**EXERCISE DETAILS**.
Only the lines from the start of the data to the line containing "se muestra es:*", both included, should be output, exactly and without pictures.
(Beginning of EXERCISE DATA)
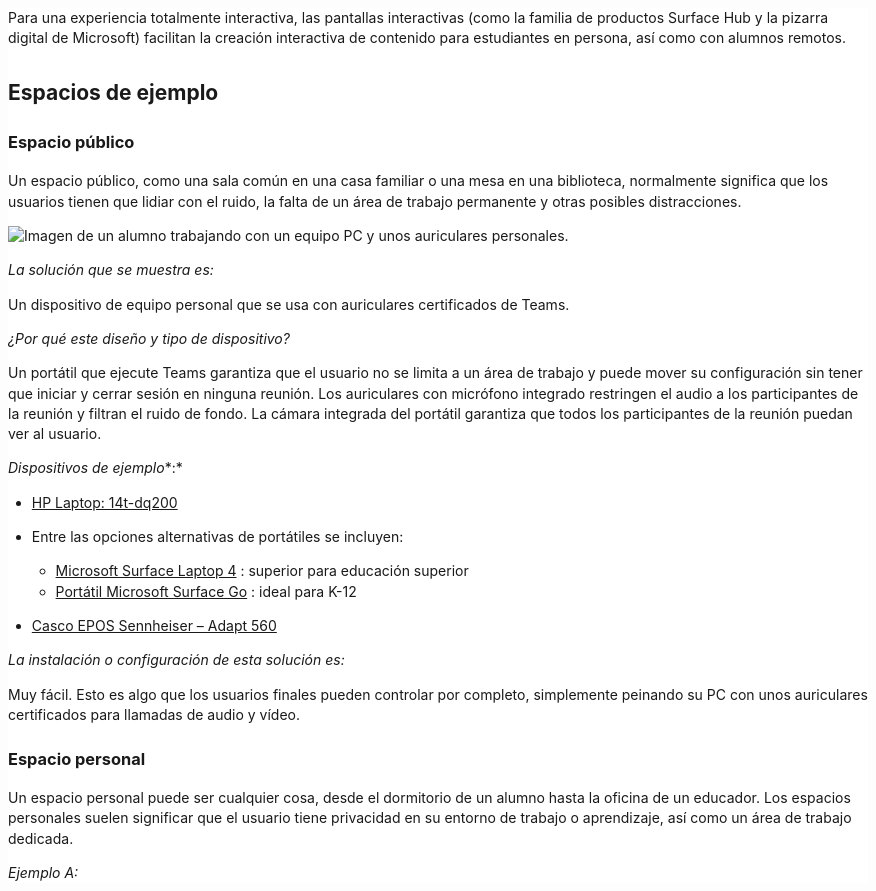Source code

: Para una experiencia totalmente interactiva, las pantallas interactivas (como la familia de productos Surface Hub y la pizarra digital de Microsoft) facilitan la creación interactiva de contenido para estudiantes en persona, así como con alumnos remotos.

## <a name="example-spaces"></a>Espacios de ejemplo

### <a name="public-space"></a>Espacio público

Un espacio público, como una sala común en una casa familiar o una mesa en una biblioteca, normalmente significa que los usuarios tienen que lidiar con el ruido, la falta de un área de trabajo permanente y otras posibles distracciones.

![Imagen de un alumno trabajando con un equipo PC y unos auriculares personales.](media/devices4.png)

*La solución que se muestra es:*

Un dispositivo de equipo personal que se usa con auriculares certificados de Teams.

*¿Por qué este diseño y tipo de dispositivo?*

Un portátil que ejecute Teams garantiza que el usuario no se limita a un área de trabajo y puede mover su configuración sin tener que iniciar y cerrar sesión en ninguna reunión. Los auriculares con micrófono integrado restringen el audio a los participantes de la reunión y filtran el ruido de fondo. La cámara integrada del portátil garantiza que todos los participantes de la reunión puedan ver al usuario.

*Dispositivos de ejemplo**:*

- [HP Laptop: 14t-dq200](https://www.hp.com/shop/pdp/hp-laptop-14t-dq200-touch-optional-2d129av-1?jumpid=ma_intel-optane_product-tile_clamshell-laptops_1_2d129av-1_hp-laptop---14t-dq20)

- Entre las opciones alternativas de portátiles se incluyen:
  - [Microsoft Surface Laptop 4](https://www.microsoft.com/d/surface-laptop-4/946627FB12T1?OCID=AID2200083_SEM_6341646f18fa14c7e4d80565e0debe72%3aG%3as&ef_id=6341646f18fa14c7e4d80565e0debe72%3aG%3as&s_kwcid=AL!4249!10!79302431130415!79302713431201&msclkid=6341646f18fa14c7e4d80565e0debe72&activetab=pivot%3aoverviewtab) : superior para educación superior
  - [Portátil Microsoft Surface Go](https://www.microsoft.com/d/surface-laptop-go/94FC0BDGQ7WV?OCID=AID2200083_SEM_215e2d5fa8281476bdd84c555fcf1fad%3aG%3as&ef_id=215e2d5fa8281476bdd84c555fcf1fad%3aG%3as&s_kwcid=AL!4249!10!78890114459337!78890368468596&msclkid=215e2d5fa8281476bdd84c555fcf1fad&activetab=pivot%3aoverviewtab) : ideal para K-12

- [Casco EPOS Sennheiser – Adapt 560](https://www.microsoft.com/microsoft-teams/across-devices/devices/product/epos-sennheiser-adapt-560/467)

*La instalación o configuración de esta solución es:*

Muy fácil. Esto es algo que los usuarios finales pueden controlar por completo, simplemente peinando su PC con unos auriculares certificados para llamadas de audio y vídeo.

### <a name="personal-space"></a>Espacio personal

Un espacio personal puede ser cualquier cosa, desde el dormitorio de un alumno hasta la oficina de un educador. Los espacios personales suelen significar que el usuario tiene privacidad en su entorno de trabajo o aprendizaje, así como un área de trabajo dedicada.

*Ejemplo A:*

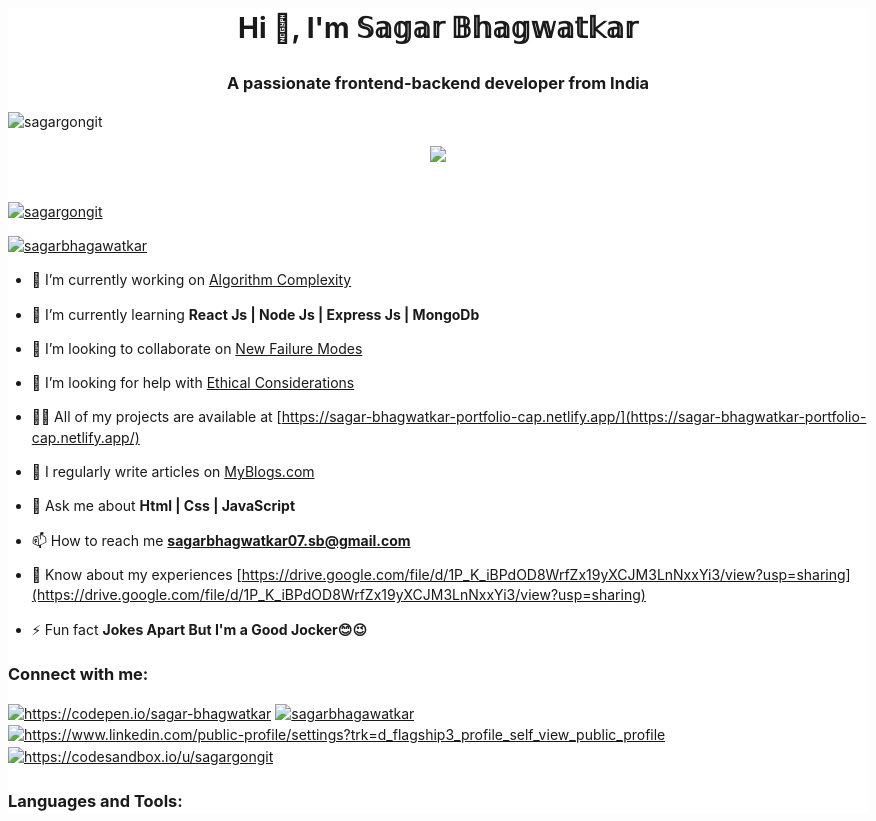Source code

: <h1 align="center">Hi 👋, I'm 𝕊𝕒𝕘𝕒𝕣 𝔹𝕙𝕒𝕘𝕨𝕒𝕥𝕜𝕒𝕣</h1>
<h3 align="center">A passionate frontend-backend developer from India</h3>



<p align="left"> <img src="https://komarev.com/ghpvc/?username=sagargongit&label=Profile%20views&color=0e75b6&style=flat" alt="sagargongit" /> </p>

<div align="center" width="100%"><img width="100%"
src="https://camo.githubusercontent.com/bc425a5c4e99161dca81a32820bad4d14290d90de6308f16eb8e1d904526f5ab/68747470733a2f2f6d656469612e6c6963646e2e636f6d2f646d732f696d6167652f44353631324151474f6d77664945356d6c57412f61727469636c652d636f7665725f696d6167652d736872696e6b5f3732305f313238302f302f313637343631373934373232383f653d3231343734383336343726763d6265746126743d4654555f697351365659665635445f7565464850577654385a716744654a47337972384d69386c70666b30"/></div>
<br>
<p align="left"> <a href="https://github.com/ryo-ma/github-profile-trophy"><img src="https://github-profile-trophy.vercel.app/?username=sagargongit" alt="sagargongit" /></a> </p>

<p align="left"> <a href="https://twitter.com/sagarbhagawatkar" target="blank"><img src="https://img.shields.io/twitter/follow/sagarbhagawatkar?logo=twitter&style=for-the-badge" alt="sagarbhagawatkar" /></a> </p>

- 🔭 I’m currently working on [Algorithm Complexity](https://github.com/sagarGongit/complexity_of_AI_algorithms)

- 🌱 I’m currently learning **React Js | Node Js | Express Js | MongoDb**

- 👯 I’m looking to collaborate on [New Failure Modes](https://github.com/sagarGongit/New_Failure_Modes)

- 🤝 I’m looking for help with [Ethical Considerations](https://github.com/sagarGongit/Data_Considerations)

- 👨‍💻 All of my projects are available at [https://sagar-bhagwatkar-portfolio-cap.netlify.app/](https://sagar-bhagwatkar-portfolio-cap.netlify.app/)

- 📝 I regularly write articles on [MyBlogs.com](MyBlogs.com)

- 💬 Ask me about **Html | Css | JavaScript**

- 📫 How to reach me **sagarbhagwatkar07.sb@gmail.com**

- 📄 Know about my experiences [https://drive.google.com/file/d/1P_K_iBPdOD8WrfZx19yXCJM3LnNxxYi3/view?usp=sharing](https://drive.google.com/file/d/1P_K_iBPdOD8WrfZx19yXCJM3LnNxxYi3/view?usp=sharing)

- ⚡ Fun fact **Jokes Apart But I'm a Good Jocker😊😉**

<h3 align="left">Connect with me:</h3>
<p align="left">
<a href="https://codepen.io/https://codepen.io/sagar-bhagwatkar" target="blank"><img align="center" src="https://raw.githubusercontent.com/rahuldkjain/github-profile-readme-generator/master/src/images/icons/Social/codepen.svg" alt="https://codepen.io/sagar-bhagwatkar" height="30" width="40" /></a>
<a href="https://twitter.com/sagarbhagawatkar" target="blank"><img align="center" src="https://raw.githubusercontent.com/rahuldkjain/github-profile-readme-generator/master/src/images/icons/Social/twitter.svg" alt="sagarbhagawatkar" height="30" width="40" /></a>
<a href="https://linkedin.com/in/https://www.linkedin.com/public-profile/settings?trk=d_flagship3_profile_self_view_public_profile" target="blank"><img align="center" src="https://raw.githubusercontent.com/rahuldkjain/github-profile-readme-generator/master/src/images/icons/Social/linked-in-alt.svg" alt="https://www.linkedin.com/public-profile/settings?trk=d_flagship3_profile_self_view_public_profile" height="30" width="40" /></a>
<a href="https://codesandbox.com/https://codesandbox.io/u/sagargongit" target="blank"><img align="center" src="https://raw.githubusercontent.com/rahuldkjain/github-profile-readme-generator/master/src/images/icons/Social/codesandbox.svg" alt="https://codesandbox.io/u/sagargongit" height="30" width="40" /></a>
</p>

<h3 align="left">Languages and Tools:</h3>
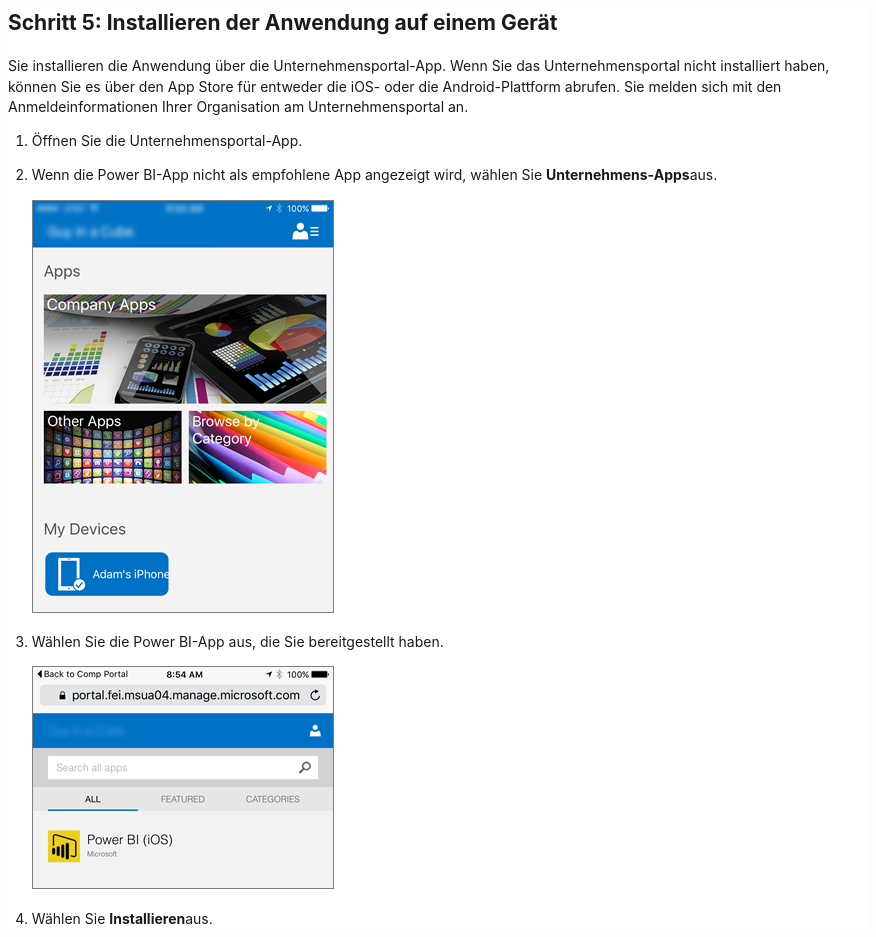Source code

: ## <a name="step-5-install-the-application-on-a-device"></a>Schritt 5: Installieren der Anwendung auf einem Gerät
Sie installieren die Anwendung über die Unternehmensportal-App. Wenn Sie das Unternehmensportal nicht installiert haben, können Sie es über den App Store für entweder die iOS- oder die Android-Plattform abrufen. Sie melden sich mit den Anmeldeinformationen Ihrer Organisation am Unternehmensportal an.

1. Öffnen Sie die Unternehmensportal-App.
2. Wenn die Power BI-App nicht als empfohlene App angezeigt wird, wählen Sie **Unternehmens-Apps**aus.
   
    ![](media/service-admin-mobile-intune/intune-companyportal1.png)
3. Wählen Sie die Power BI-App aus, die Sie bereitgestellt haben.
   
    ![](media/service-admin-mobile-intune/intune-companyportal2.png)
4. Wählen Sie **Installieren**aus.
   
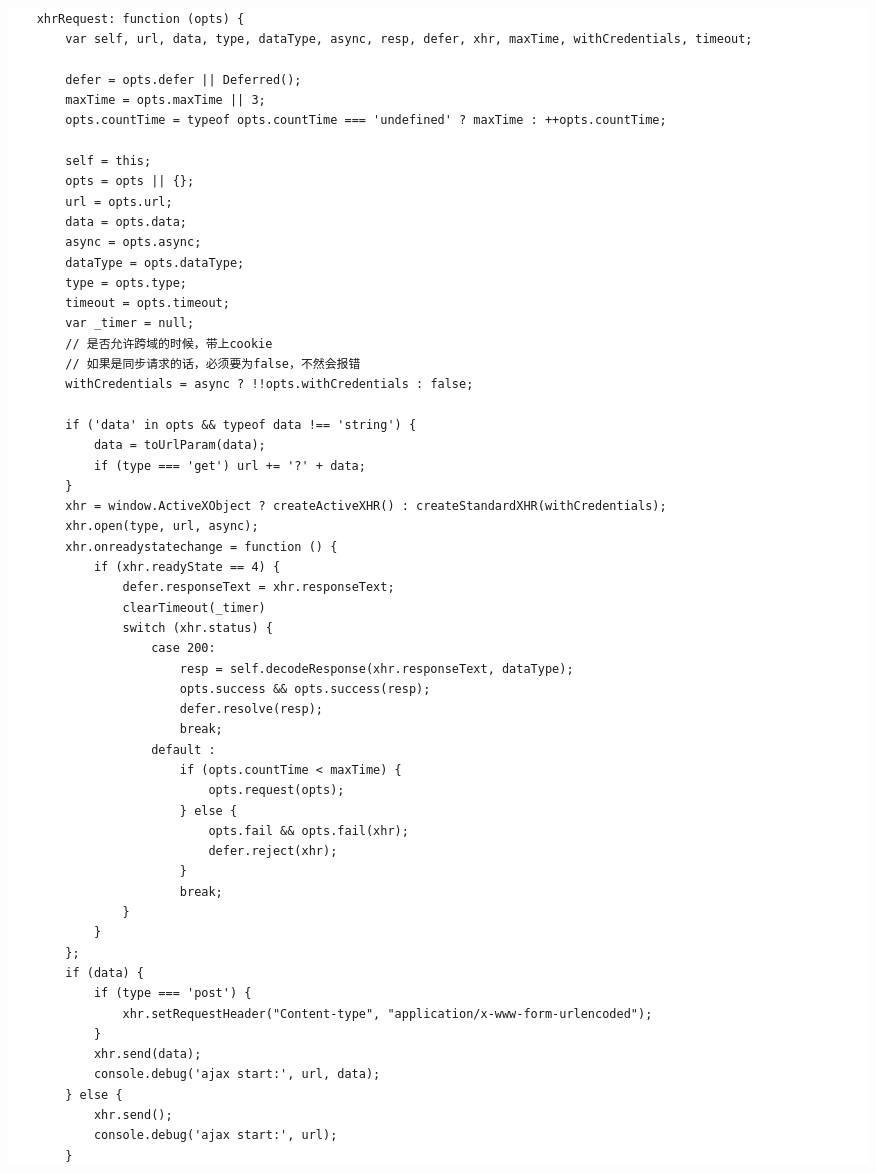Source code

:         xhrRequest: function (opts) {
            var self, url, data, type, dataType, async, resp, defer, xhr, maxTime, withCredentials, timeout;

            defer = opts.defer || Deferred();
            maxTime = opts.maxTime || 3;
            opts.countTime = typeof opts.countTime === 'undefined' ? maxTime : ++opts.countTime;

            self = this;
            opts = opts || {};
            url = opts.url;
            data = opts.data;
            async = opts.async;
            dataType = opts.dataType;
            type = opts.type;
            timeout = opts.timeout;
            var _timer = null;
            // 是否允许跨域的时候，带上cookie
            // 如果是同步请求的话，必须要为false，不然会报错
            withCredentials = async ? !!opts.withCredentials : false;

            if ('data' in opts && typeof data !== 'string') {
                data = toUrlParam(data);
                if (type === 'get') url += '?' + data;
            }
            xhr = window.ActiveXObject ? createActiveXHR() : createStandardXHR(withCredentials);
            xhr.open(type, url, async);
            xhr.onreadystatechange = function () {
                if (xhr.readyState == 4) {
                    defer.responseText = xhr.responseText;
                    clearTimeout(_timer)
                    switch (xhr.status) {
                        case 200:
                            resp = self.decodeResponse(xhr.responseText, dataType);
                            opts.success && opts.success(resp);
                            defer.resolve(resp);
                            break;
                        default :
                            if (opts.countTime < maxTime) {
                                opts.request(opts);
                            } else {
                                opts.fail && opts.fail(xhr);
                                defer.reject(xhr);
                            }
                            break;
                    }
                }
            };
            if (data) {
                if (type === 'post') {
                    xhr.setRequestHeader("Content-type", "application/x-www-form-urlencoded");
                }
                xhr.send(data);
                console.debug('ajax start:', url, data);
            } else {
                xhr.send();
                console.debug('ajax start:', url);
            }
(End of EXERCISE DATA)
**RESULT**.
Source code

: Para una experiencia totalmente interactiva, las pantallas interactivas (como la familia de productos Surface Hub y la pizarra digital de Microsoft) facilitan la creación interactiva de contenido para estudiantes en persona, así como con alumnos remotos.

## <a name="example-spaces"></a>Espacios de ejemplo

### <a name="public-space"></a>Espacio público

Un espacio público, como una sala común en una casa familiar o una mesa en una biblioteca, normalmente significa que los usuarios tienen que lidiar con el ruido, la falta de un área de trabajo permanente y otras posibles distracciones.

![Imagen de un alumno trabajando con un equipo PC y unos auriculares personales.](media/devices4.png)

*La solución que se muestra es:*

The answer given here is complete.